─── Extracted text
Turbocharging by Continental
The EcoBoost engine uses turbochargers from Continental AG in Germany. The first Continental turbocharger went into series production in Ford’s Romanian-built 1-litre EcoBoost engine in 2011.
In 2014, Continental added another chapter to its three-cylinder success story with the world’s first passenger car turbocharger with an aluminum turbine housing. Working together with BMW engineers, Continental integrated the unit in the three-cylinder gasoline engine for the MINI Hatch.
At present only BorgWarner manufactures turbochargers in Brazil for gasoline engines, mainly for Volkswagen.
Turbocharging, direct fuel injection and twin-variable valve timing are present in all EcoBoost engines and represent proven technologies.
With the arrival of the 1-litre turbocharged unit Ford expects that from this year 30 per cent of its vehicle line in the Brazilian market will be offered with EcoBoost engines. Sales of Fiesta and Fusion will trigger increased engine factory throughput.
The EcoBoost family now has seven options stretching from the three- cylinder 1-litre, to the four-cylinder 1.5-litre, 1.6-litre, 2-litre and 2.3-litre to the V6 2.7-litre and 3.5-litre. These span the power range of 125 bhp to 350bhp.
Global standard of efficiency
“To obtain the maximum efficiency in these engine has led to the creation of some 275 patents and has built a global standard of success,” noted Rogelio Golfarb, vice president of strategy, communication and government relations for Ford South America.
──────
─── Listed records
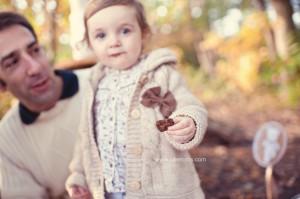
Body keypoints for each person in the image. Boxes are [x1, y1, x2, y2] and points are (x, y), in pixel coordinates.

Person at [65, 0, 208, 198]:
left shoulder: (160, 72)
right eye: (101, 35)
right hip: (110, 190)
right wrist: (79, 176)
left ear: (144, 33)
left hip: (161, 190)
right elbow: (85, 137)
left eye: (125, 31)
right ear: (90, 43)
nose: (114, 41)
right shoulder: (94, 83)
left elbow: (189, 103)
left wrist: (189, 120)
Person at [0, 11, 89, 198]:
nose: (35, 67)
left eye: (34, 50)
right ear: (1, 84)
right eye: (12, 62)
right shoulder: (6, 144)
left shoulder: (102, 82)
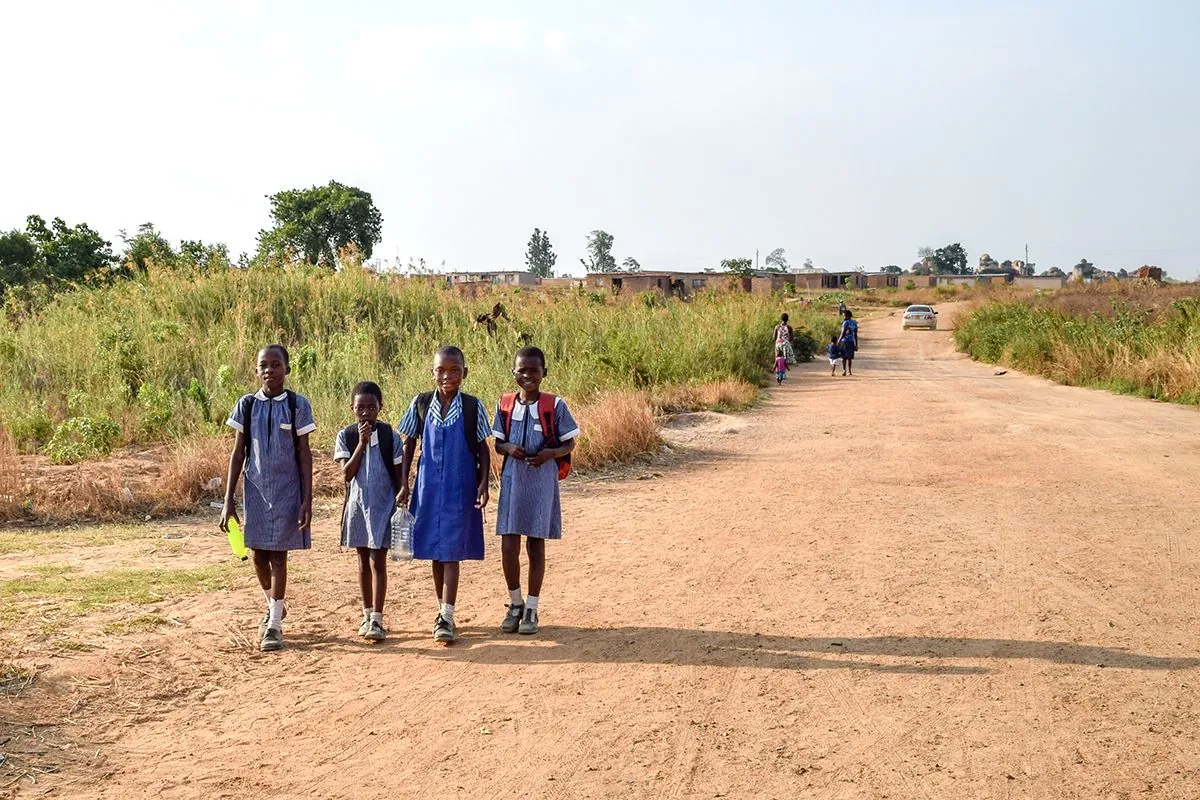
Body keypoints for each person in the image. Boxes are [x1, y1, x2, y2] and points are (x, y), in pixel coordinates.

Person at [219, 344, 315, 653]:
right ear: (256, 369)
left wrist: (307, 498)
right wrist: (228, 500)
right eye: (264, 365)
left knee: (278, 556)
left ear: (287, 369)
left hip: (288, 491)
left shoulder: (297, 405)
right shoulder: (247, 406)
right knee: (258, 555)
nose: (269, 370)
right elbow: (238, 452)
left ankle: (274, 625)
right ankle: (274, 603)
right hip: (256, 491)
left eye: (276, 364)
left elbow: (304, 453)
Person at [397, 345, 491, 644]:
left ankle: (447, 616)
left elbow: (482, 448)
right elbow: (408, 444)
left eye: (454, 370)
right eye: (441, 370)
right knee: (435, 553)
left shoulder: (473, 407)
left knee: (451, 552)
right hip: (428, 487)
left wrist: (483, 483)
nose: (448, 376)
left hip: (459, 487)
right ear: (432, 372)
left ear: (465, 373)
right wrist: (404, 483)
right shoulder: (421, 403)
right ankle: (442, 610)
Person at [492, 346, 580, 636]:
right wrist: (507, 448)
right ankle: (514, 603)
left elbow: (570, 442)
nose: (528, 375)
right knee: (508, 544)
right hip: (513, 479)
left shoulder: (554, 405)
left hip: (541, 481)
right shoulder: (505, 404)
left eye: (534, 370)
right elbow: (497, 443)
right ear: (513, 373)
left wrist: (550, 454)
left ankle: (531, 606)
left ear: (544, 372)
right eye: (522, 370)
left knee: (535, 544)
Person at [335, 381, 401, 643]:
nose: (365, 413)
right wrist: (361, 444)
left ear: (380, 408)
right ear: (352, 408)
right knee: (362, 559)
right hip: (358, 507)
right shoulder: (347, 436)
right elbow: (346, 474)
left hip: (383, 506)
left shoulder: (389, 436)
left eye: (371, 407)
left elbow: (398, 474)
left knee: (378, 560)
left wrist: (402, 498)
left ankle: (378, 618)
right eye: (360, 408)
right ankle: (366, 613)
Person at [838, 309, 859, 376]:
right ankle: (849, 371)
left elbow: (842, 333)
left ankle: (844, 370)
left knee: (844, 357)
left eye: (844, 316)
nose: (843, 317)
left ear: (848, 316)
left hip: (844, 341)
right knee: (850, 358)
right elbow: (855, 334)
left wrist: (838, 341)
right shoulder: (854, 322)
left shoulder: (845, 323)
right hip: (851, 341)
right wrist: (856, 344)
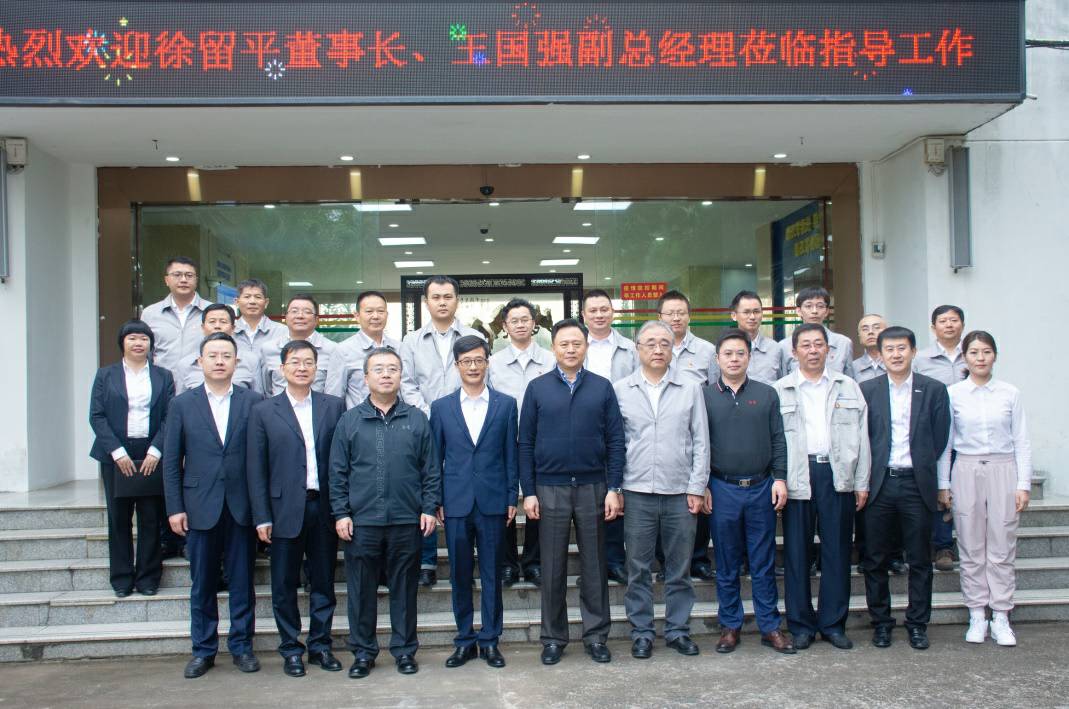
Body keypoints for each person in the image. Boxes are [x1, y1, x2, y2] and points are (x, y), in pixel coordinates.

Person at [329, 347, 441, 679]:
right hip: (362, 522)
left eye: (392, 368)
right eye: (378, 369)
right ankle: (363, 653)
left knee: (404, 590)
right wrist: (341, 513)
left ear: (401, 375)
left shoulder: (416, 419)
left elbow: (430, 470)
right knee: (361, 591)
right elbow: (338, 472)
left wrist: (429, 507)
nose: (386, 374)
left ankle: (404, 651)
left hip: (407, 520)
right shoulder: (350, 420)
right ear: (366, 378)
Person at [520, 318, 625, 665]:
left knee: (594, 565)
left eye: (576, 344)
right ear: (553, 348)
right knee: (552, 567)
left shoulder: (602, 387)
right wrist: (528, 491)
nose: (570, 349)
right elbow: (525, 442)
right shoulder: (537, 388)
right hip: (549, 488)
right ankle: (553, 638)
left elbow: (615, 440)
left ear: (586, 347)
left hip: (594, 487)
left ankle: (596, 636)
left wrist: (613, 487)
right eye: (563, 344)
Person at [162, 332, 262, 678]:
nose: (220, 361)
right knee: (202, 583)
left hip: (241, 506)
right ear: (200, 362)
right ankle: (203, 650)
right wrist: (175, 507)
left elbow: (260, 458)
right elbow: (171, 461)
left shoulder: (253, 402)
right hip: (199, 506)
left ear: (237, 362)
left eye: (226, 356)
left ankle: (242, 647)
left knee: (242, 582)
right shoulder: (182, 404)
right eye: (213, 356)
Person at [247, 340, 347, 676]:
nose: (302, 368)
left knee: (323, 582)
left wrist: (343, 508)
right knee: (284, 584)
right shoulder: (263, 411)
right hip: (282, 510)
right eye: (295, 362)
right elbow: (256, 468)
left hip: (324, 508)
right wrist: (261, 515)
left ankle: (320, 646)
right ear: (282, 368)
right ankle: (291, 649)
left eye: (308, 362)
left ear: (317, 368)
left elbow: (342, 461)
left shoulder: (333, 406)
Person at [615, 320, 709, 659]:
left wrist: (697, 487)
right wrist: (616, 487)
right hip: (636, 490)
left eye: (664, 344)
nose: (658, 349)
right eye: (650, 343)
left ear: (673, 349)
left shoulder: (690, 388)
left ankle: (677, 630)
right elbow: (616, 443)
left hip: (679, 492)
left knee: (678, 568)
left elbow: (701, 441)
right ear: (637, 349)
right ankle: (641, 632)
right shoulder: (621, 389)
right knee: (638, 568)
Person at [774, 324, 870, 650]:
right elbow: (774, 442)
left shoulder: (848, 387)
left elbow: (863, 438)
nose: (813, 350)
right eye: (806, 345)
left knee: (837, 552)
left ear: (829, 350)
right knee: (797, 554)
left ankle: (833, 624)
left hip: (837, 474)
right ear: (794, 352)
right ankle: (801, 625)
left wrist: (861, 482)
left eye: (819, 344)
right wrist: (778, 479)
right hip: (797, 476)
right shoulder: (780, 390)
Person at [860, 326, 951, 651]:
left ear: (913, 352)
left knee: (920, 559)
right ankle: (881, 623)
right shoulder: (867, 389)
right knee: (875, 559)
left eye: (902, 348)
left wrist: (939, 481)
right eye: (890, 349)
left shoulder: (934, 389)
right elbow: (862, 438)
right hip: (879, 484)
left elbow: (940, 438)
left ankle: (917, 624)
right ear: (880, 354)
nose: (896, 354)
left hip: (916, 483)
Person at [704, 328, 794, 655]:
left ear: (749, 357)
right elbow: (698, 444)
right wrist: (703, 485)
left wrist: (780, 478)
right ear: (717, 359)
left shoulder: (767, 394)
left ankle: (770, 626)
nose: (734, 359)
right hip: (722, 488)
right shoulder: (705, 396)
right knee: (727, 562)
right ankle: (730, 625)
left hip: (760, 488)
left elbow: (778, 439)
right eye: (727, 354)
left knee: (763, 561)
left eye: (740, 353)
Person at [430, 336, 518, 669]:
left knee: (493, 574)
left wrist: (511, 496)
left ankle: (490, 640)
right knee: (460, 574)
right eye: (466, 361)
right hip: (455, 502)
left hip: (493, 502)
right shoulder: (441, 407)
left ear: (487, 362)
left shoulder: (505, 405)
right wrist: (436, 499)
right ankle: (464, 640)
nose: (473, 367)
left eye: (479, 360)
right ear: (457, 365)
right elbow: (434, 458)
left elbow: (511, 454)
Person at [941, 331, 1032, 646]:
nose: (980, 358)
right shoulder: (953, 394)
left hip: (1003, 467)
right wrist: (943, 484)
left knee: (1002, 544)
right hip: (966, 468)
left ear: (995, 355)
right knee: (970, 544)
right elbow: (946, 444)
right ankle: (977, 614)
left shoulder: (1009, 393)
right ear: (964, 357)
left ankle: (1002, 615)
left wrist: (1023, 484)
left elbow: (1021, 440)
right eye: (974, 352)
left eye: (986, 352)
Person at [399, 275, 484, 587]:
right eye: (436, 297)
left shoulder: (474, 335)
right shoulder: (411, 341)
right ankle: (427, 560)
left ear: (457, 300)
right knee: (426, 487)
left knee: (466, 485)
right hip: (423, 424)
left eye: (448, 296)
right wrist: (429, 414)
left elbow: (481, 376)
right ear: (426, 302)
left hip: (467, 424)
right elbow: (406, 383)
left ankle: (470, 559)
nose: (442, 302)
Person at [89, 320, 175, 598]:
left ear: (151, 344)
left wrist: (156, 450)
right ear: (122, 343)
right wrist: (117, 452)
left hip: (151, 454)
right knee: (118, 518)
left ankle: (148, 578)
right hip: (116, 455)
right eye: (132, 338)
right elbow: (97, 416)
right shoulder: (106, 375)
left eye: (144, 339)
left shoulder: (164, 376)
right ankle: (122, 578)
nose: (138, 343)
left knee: (151, 518)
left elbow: (170, 417)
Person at [488, 298, 554, 587]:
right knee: (504, 502)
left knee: (537, 500)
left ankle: (534, 562)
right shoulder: (493, 363)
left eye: (525, 319)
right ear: (505, 326)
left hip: (542, 443)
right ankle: (507, 564)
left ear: (534, 323)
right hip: (503, 443)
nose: (520, 325)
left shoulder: (551, 360)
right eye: (513, 320)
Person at [581, 289, 637, 584]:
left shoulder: (629, 348)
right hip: (584, 431)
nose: (599, 315)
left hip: (621, 429)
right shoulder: (576, 345)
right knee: (588, 502)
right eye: (593, 310)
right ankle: (591, 566)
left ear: (612, 312)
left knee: (615, 493)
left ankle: (615, 560)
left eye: (604, 309)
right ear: (583, 315)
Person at [914, 305, 967, 572]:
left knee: (959, 489)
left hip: (967, 435)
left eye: (954, 320)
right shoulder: (921, 359)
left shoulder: (972, 354)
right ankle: (942, 544)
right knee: (938, 488)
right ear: (933, 327)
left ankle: (963, 543)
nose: (949, 325)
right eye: (943, 321)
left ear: (962, 325)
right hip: (934, 432)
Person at [325, 290, 402, 409]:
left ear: (387, 315)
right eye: (369, 311)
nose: (375, 316)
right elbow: (333, 397)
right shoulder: (343, 350)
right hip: (359, 419)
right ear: (357, 316)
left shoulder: (399, 348)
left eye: (380, 311)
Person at [142, 256, 213, 376]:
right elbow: (144, 354)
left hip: (201, 383)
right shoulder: (150, 314)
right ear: (167, 280)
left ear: (196, 280)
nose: (183, 280)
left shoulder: (213, 311)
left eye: (189, 275)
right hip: (163, 384)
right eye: (177, 275)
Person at [174, 303, 263, 394]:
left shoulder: (251, 361)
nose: (217, 326)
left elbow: (258, 398)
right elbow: (181, 400)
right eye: (212, 321)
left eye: (223, 322)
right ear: (203, 328)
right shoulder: (185, 364)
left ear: (233, 328)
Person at [260, 293, 336, 396]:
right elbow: (266, 390)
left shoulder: (332, 350)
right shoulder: (268, 349)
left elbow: (333, 392)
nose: (300, 316)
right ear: (286, 317)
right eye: (294, 311)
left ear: (316, 320)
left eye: (307, 312)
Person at [780, 287, 855, 379]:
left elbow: (849, 380)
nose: (814, 311)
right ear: (799, 311)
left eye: (820, 306)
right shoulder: (784, 346)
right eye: (808, 306)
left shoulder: (843, 343)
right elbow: (783, 381)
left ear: (827, 311)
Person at [657, 290, 716, 385]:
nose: (676, 318)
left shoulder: (708, 351)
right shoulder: (649, 351)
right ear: (660, 317)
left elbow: (715, 389)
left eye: (681, 313)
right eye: (670, 314)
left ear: (689, 316)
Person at [729, 290, 785, 385]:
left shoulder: (775, 348)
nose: (752, 317)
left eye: (756, 312)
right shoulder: (723, 349)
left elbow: (783, 384)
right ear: (734, 315)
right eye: (746, 312)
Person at [233, 278, 286, 353]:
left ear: (266, 303)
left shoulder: (282, 331)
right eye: (247, 297)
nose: (252, 301)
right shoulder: (229, 331)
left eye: (258, 297)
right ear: (237, 302)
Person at [853, 314, 888, 383]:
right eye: (865, 329)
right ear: (859, 336)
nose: (870, 332)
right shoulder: (853, 368)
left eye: (876, 327)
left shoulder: (898, 362)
──────
### Tasks
1 > Reproduce everything in the Continental turbocharging text from "At present only" down to "engine factory throughput.".
2 > Answer these questions about the Continental turbocharging text:
(a) In what year did the first Continental turbocharger go into series production?
(b) Which company is the only one currently making turbochargers in Brazil for gasoline engines?
(c) Roughly how many patents came from the effort to obtain maximum efficiency in these engines?

### Task-by-task solutions
1 >
At present only BorgWarner manufactures turbochargers in Brazil for gasoline engines, mainly for Volkswagen.
Turbocharging, direct fuel injection and twin-variable valve timing are present in all EcoBoost engines and represent proven technologies.
With the arrival of the 1-litre turbocharged unit Ford expects that from this year 30 per cent of its vehicle line in the Brazilian market will be offered with EcoBoost engines. Sales of Fiesta and Fusion will trigger increased engine factory throughput.

2 >
(a) 2011
(b) BorgWarner
(c) Some 275